Aim of the exercise:
Repeat the data word for word. Do not include the pictures.
*** Task data Section Begins ***
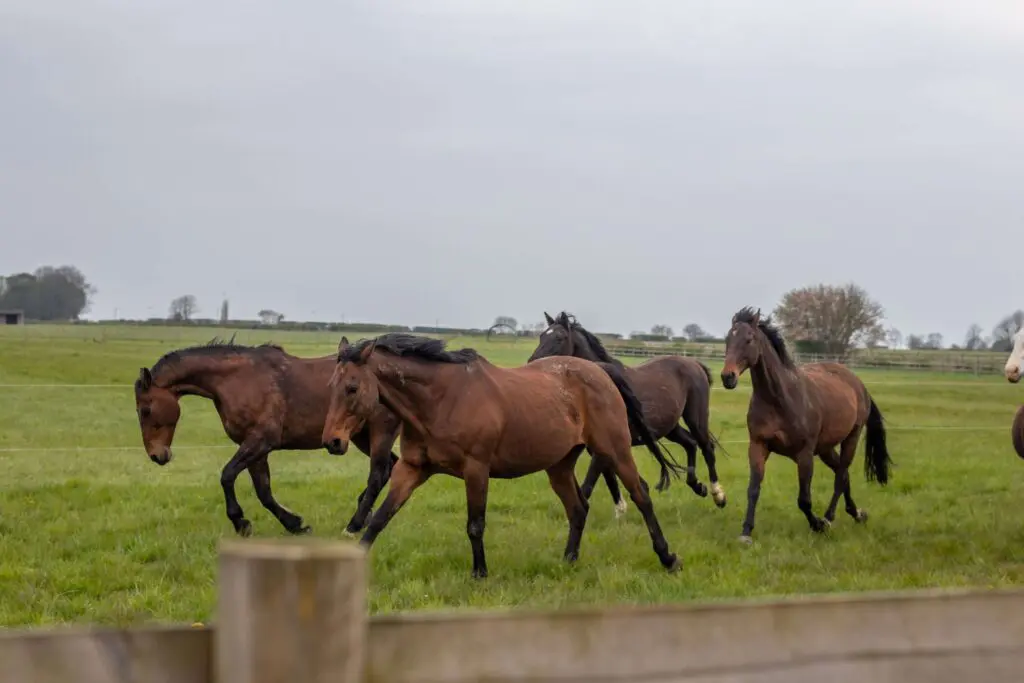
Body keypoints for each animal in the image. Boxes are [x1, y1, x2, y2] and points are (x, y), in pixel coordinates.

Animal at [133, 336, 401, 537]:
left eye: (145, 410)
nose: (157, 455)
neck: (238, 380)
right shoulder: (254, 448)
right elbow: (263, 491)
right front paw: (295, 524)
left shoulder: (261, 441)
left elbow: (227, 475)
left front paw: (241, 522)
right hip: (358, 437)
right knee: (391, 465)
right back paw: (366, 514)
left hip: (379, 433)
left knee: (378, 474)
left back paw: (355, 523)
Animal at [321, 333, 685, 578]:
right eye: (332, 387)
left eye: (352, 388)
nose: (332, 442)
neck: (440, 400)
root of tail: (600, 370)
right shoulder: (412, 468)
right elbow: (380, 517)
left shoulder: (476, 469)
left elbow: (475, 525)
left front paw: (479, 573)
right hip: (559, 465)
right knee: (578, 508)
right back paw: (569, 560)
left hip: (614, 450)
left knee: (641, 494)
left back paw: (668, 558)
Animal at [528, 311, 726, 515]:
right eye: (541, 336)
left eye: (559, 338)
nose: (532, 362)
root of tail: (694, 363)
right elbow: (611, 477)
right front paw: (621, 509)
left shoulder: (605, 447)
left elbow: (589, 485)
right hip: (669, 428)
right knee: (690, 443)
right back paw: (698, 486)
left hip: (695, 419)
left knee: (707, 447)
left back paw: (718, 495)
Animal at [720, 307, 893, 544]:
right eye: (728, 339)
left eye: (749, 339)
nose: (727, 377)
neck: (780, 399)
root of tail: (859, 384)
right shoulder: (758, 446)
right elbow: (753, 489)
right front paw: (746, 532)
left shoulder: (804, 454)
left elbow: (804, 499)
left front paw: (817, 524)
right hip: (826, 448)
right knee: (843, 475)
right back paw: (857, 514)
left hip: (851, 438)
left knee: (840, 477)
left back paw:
*** Task data Section Ends ***
Result for this task:
Body keypoints for each animal in the image. Boxes are [x1, y1, x2, y2] and points are (x, y), in pixel coordinates.

Animal at [133, 336, 401, 537]:
left eye: (145, 410)
nose: (157, 455)
neck: (238, 380)
right shoulder: (254, 448)
right elbow: (263, 491)
right front paw: (295, 524)
left shoulder: (261, 441)
left elbow: (227, 475)
left front paw: (241, 522)
right hip: (358, 437)
right knee: (391, 465)
right back paw: (366, 514)
left hip: (379, 433)
left knee: (378, 474)
left back paw: (355, 523)
Animal at [321, 333, 685, 578]:
right eye: (332, 387)
left eye: (352, 388)
nose: (332, 442)
neck: (440, 400)
root of tail: (600, 370)
right shoulder: (412, 468)
right elbow: (380, 517)
left shoulder: (476, 469)
left elbow: (475, 525)
left front paw: (479, 573)
right hip: (559, 465)
right knee: (578, 508)
right back paw: (569, 560)
left hip: (614, 450)
left knee: (641, 494)
left back paw: (668, 558)
Animal at [528, 311, 726, 515]:
right eye: (541, 336)
left eye: (559, 338)
nose: (532, 362)
root of tail: (694, 363)
right elbow: (611, 477)
right front paw: (621, 509)
left shoulder: (605, 447)
left elbow: (589, 485)
right hip: (669, 428)
right knee: (690, 443)
right back paw: (698, 486)
left hip: (695, 419)
left knee: (707, 447)
left back paw: (718, 495)
Animal at [720, 307, 893, 544]:
right eye: (728, 339)
left eye: (749, 339)
nose: (727, 377)
neck: (780, 399)
root of tail: (859, 384)
right shoulder: (758, 446)
right elbow: (753, 489)
right front paw: (746, 532)
left shoulder: (804, 454)
left elbow: (804, 499)
left front paw: (817, 524)
right hip: (826, 448)
right knee: (843, 475)
right back paw: (857, 514)
left hip: (851, 438)
left knee: (840, 477)
left back paw:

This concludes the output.